The fatal incident came to light when an Air Force spokesman at Nellis AFB announced that Lt. Col. Eric “Doc” Schultz died of injuries sustained in the crash of his aircraft on the range about 100 mi. northwest of the base. The spokesman said the aircraft was assigned to Air Force Materiel Command (AFMC), but did not specify the type involved or the circumstances.

Given the approximate location provided by the Air Force, it appears the accident occurred midway between Groom Lake and Tonopah Test Range airfield, both of which are operated by Detachment 3, Air Force Test Center (AFTC). The site is responsible for test and evaluation of classified “black” aircraft as well as foreign types which are flown by the Red Hats for tactics assessment and dissimilar training against front line Air Force units.

Sources indicate Schultz was the Red Hats squadron commander at the time of his death. The Red Hats became an unnumbered unit within the Detachment 3, AFTC test wing after the 413th flight test squadron (formerly 6513th test squadron) was deactivated in 2004. Over recent years the unit has operated a variety of Russian-developed combat types, including the MiG-29 and several Sukhoi-developed models such as the Su-27P, one of which was recently observed flying in the vicinity.

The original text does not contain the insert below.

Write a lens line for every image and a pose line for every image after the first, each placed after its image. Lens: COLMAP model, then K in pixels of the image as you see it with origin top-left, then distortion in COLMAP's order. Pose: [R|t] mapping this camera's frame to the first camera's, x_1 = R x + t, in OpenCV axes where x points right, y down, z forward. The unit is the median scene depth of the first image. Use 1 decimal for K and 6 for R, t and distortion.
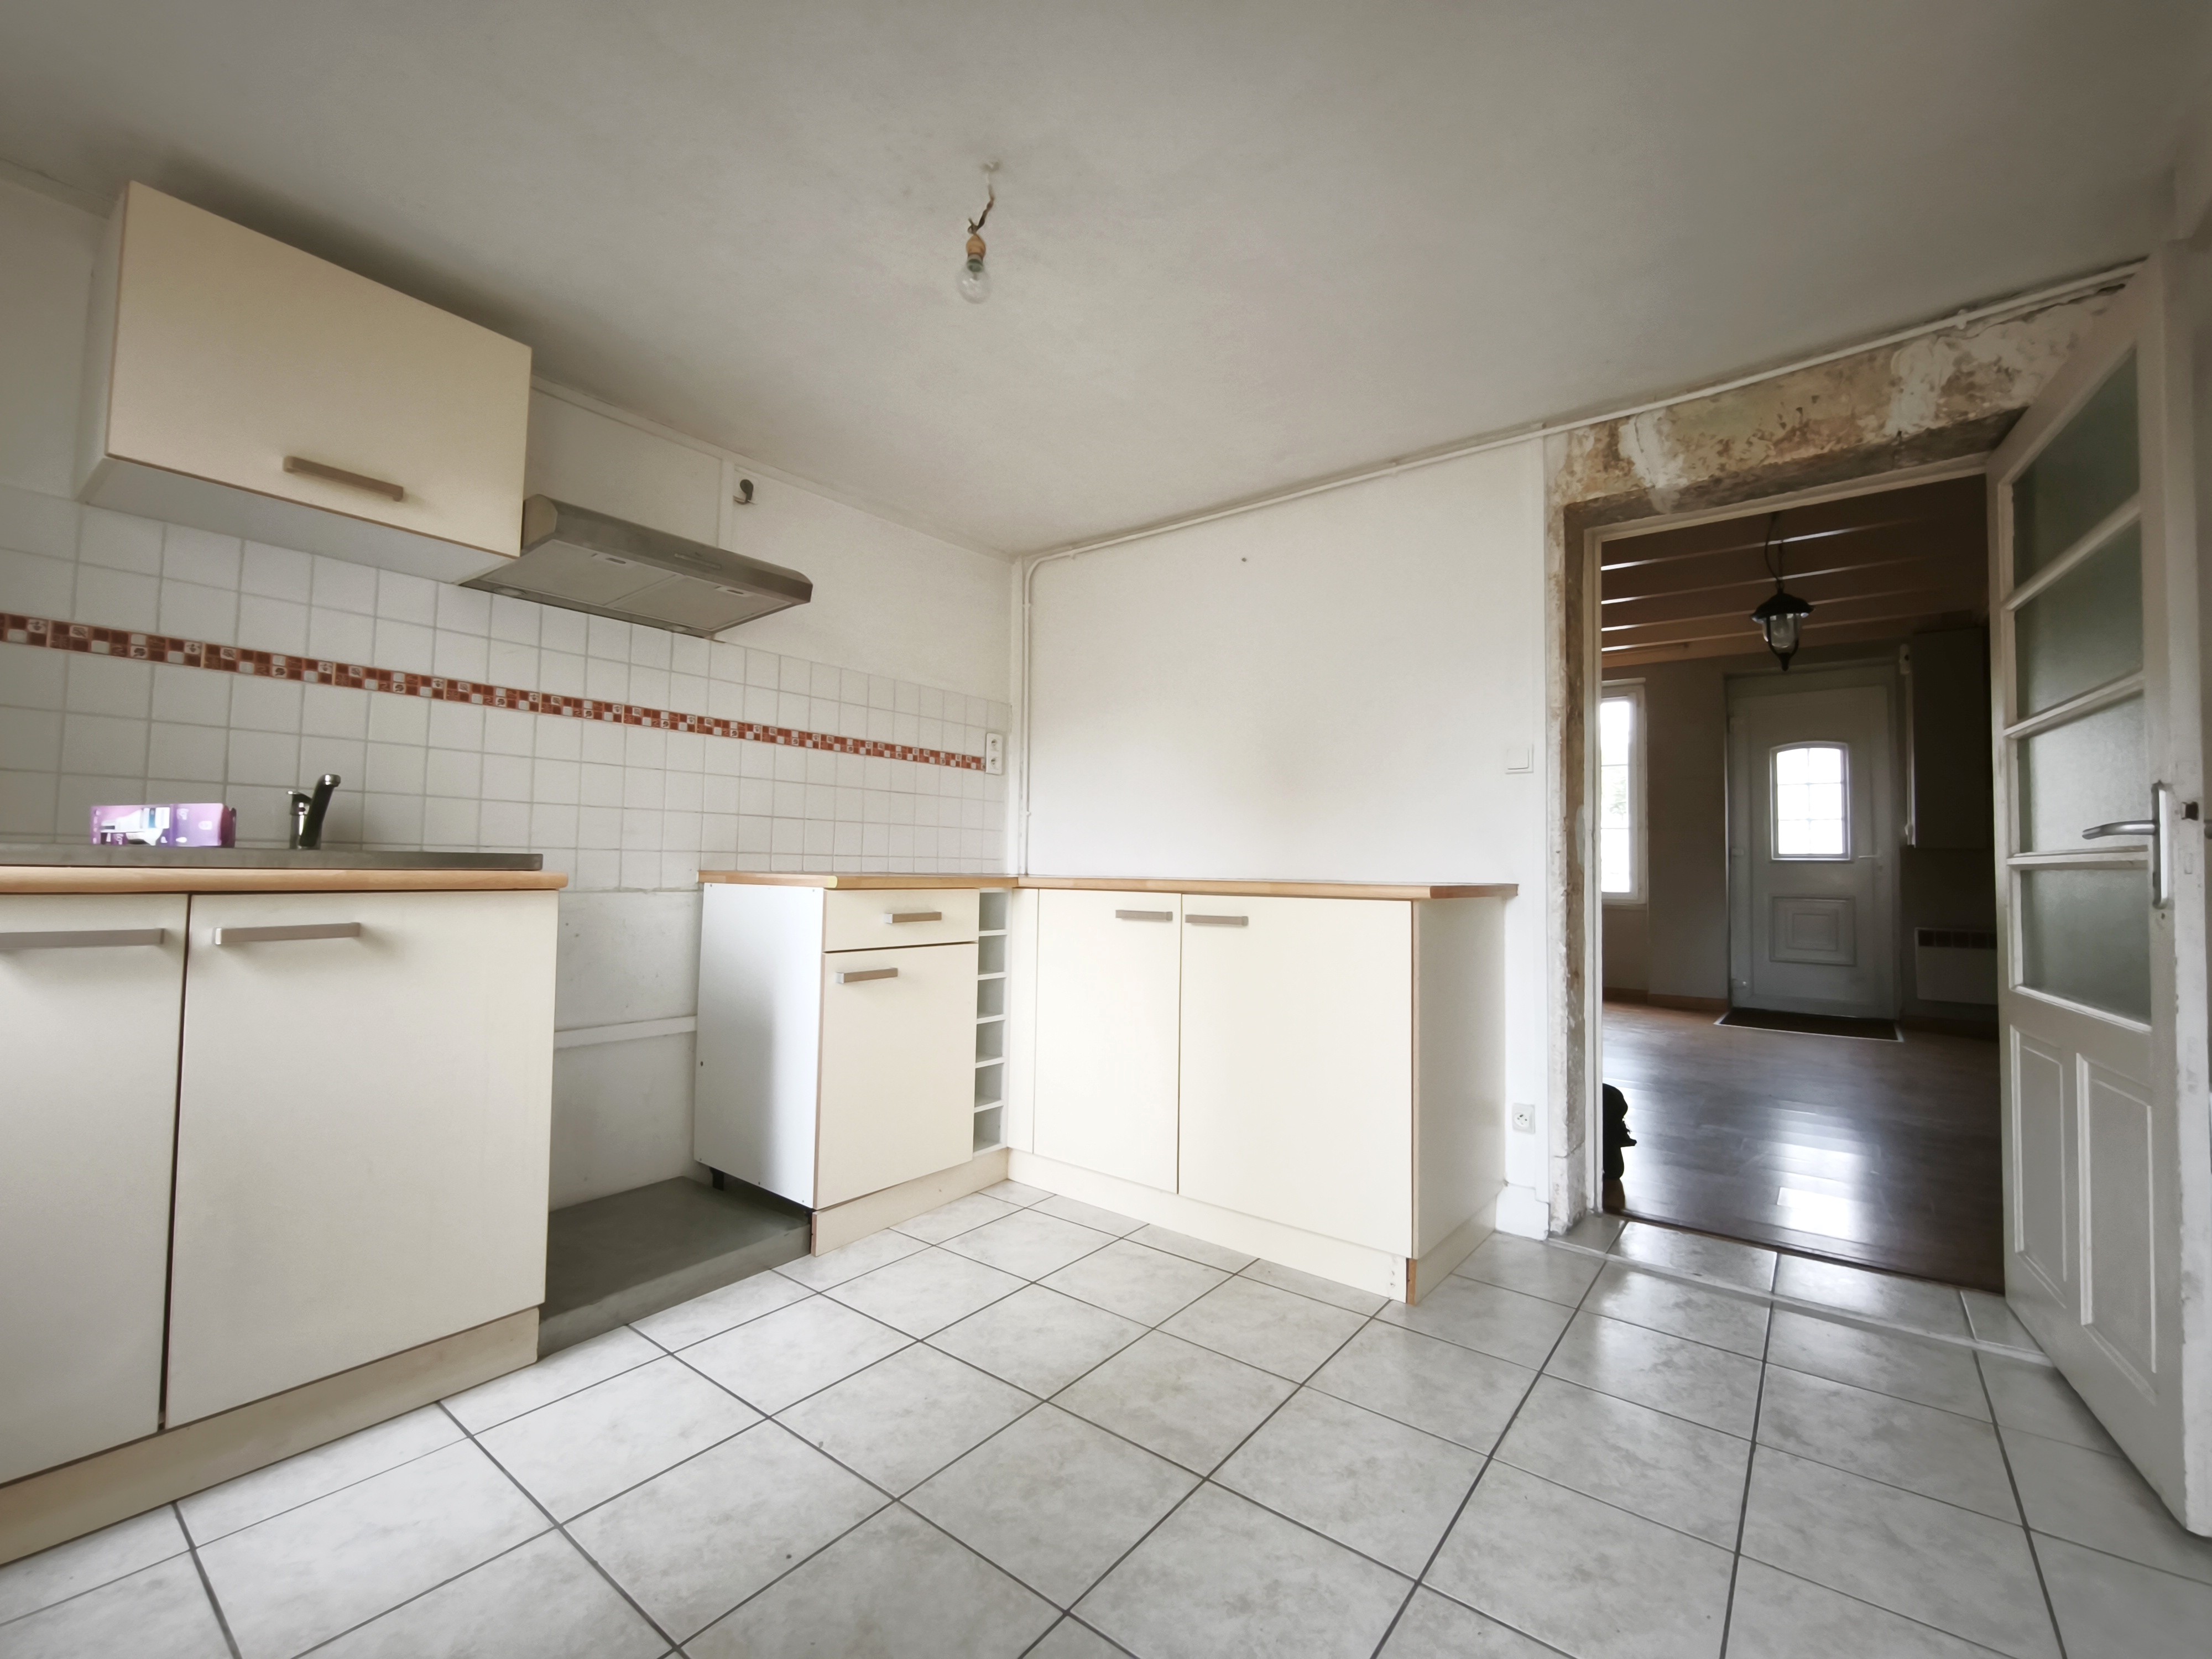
lens RADIAL K [[931.6, 0, 1110.4], [0, 931.6, 836.6], [0, 0, 1]] dist [-0.003432, 0.000131]
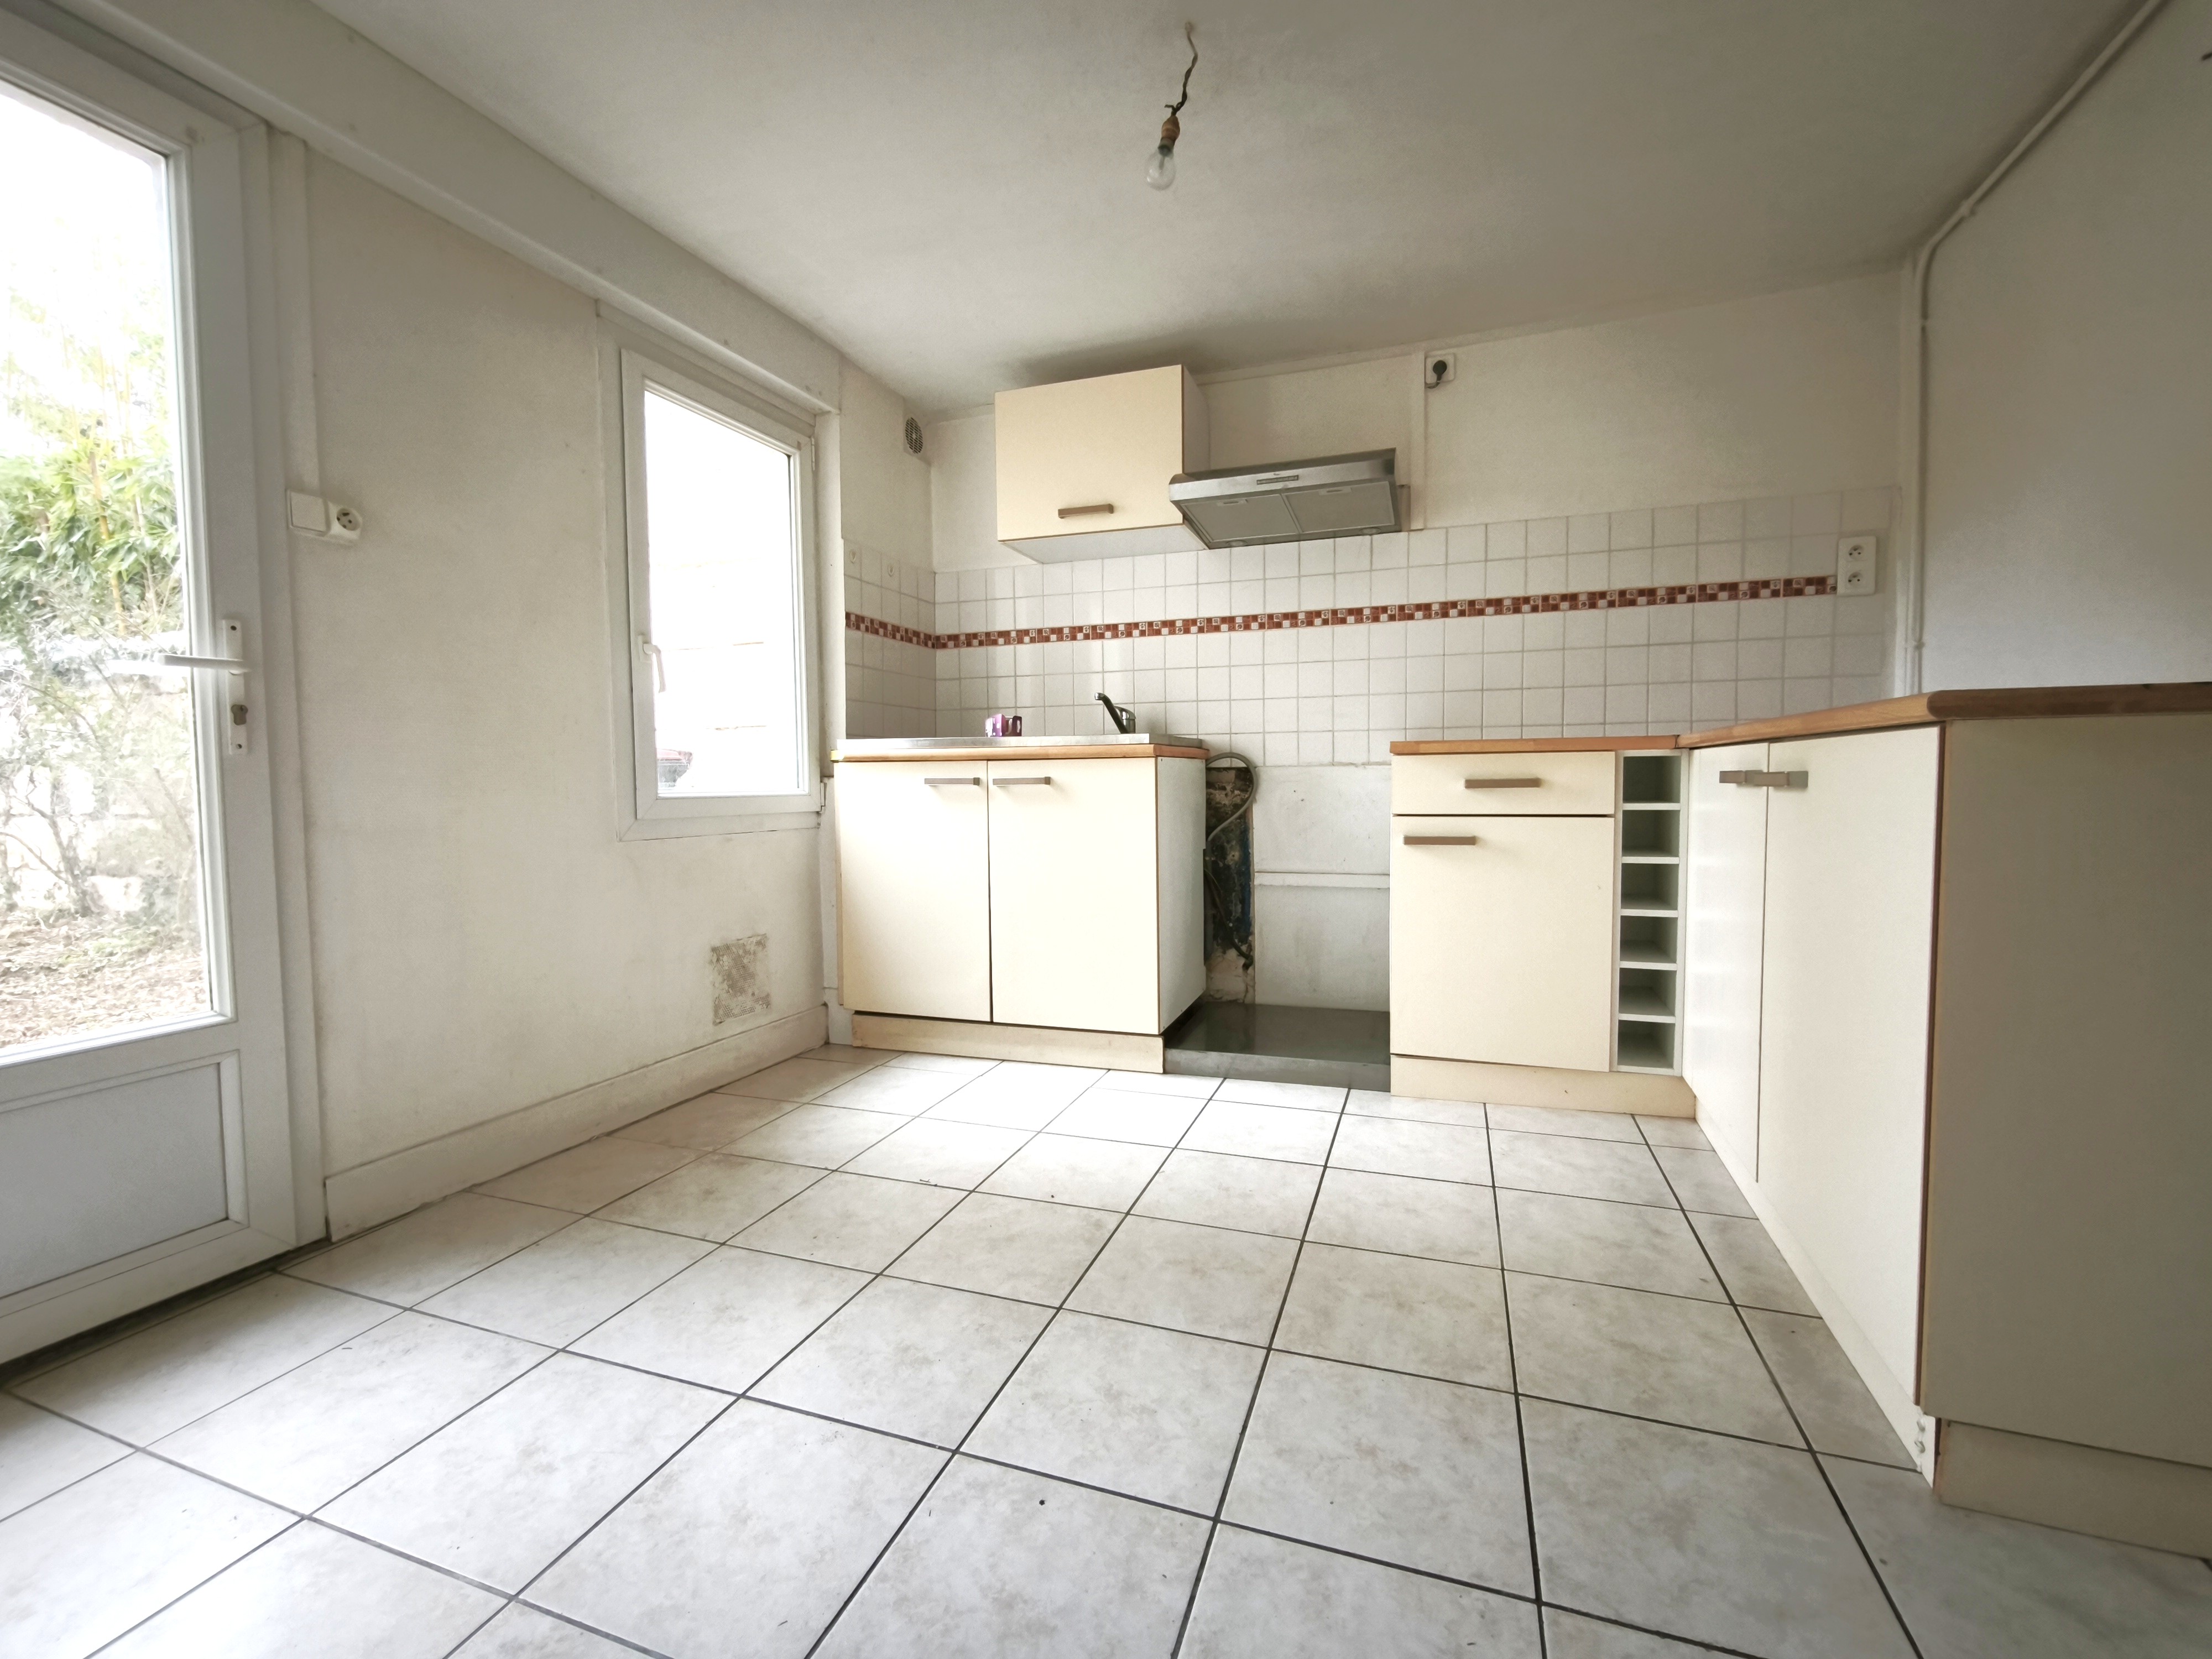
lens RADIAL K [[931.6, 0, 1116.9], [0, 931.6, 833.3], [0, 0, 1]] dist [-0.003432, 0.000131]
pose [[0.316272, 0.043214, -0.947684, 0.559009], [0.051766, 0.996688, 0.062724, 0.058821], [0.947255, -0.068896, 0.312988, 0.354496]]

Schultz was formerly involved in F-35 testing based at Edwards AFB, California. He was an exceptionally experienced pilot with more than 2,000 hr. flying numerous aircraft. A graduate of the U.S. Air Force Test Pilot’s School, Schultz had also served as director of operations and exchange officer at the Canadian Forces Flight Test Center. He also flew an F-15E fighter in more than 50 close air support combat missions in Afghanistan. In addition, Schultz served in systems engineering for the Airborne Laser program.

Prior to his military career, Schultz was the senior scientist and business development manager at the Pratt & Whitney Seattle Aerosciences Center. He also flew as a rotary wing flight test engineer at the Naval Air Warfare Center.